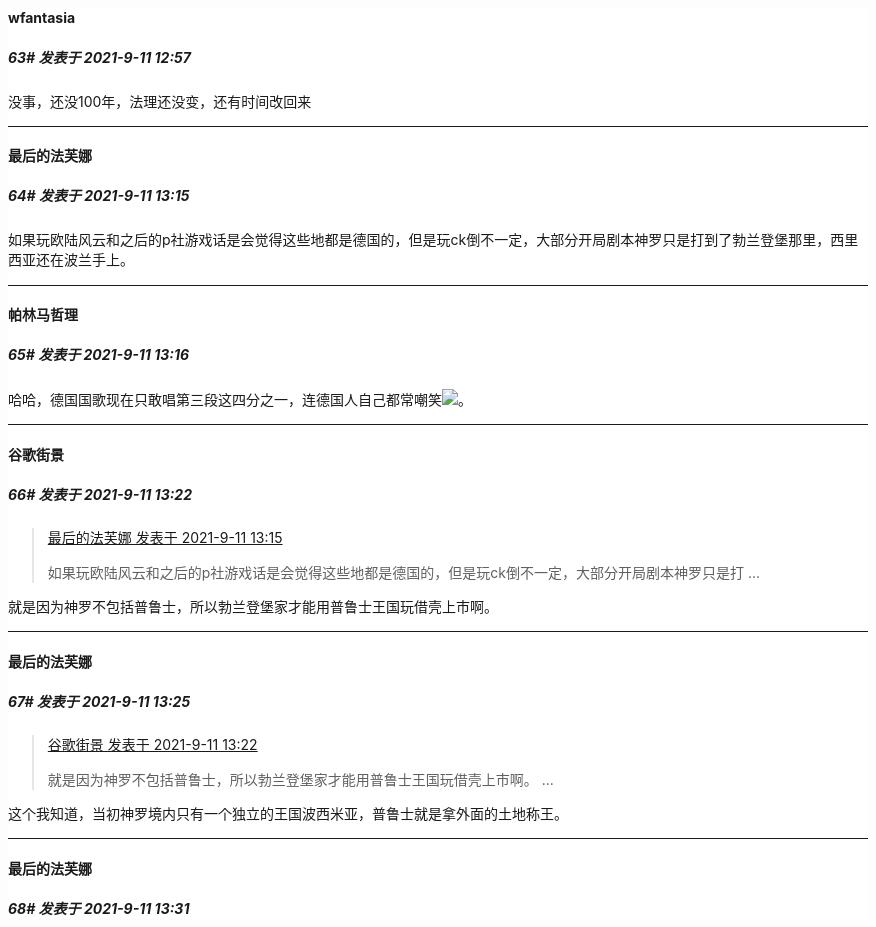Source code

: ####  wfantasia  
##### 63#       发表于 2021-9-11 12:57


没事，还没100年，法理还没变，还有时间改回来




*****

####  最后的法芙娜  
##### 64#       发表于 2021-9-11 13:15


如果玩欧陆风云和之后的p社游戏话是会觉得这些地都是德国的，但是玩ck倒不一定，大部分开局剧本神罗只是打到了勃兰登堡那里，西里西亚还在波兰手上。


*****

####  帕林马哲理  
##### 65#       发表于 2021-9-11 13:16


哈哈，德国国歌现在只敢唱第三段这四分之一，连德国人自己都常嘲笑<img src="https://static.saraba1st.com/image/smiley/face2017/067.png" referrerpolicy="no-referrer">。


*****

####  谷歌街景  
##### 66#       发表于 2021-9-11 13:22


<blockquote><a href="httphttps://bbs.saraba1st.com/2b/forum.php?mod=redirect&amp;goto=findpost&amp;pid=52708594&amp;ptid=2025566" target="_blank">最后的法芙娜 发表于 2021-9-11 13:15</a>

如果玩欧陆风云和之后的p社游戏话是会觉得这些地都是德国的，但是玩ck倒不一定，大部分开局剧本神罗只是打 ...</blockquote>
就是因为神罗不包括普鲁士，所以勃兰登堡家才能用普鲁士王国玩借壳上市啊。


*****

####  最后的法芙娜  
##### 67#       发表于 2021-9-11 13:25


<blockquote><a href="httphttps://bbs.saraba1st.com/2b/forum.php?mod=redirect&amp;goto=findpost&amp;pid=52708658&amp;ptid=2025566" target="_blank">谷歌街景 发表于 2021-9-11 13:22</a>

就是因为神罗不包括普鲁士，所以勃兰登堡家才能用普鲁士王国玩借壳上市啊。 ...</blockquote>
这个我知道，当初神罗境内只有一个独立的王国波西米亚，普鲁士就是拿外面的土地称王。




*****

####  最后的法芙娜  
##### 68#       发表于 2021-9-11 13:31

PROBLEM TO SOLVE:
Please report, as a bare number, how many lines of the data contain the word "target".

THE COMPLETED TASK:
2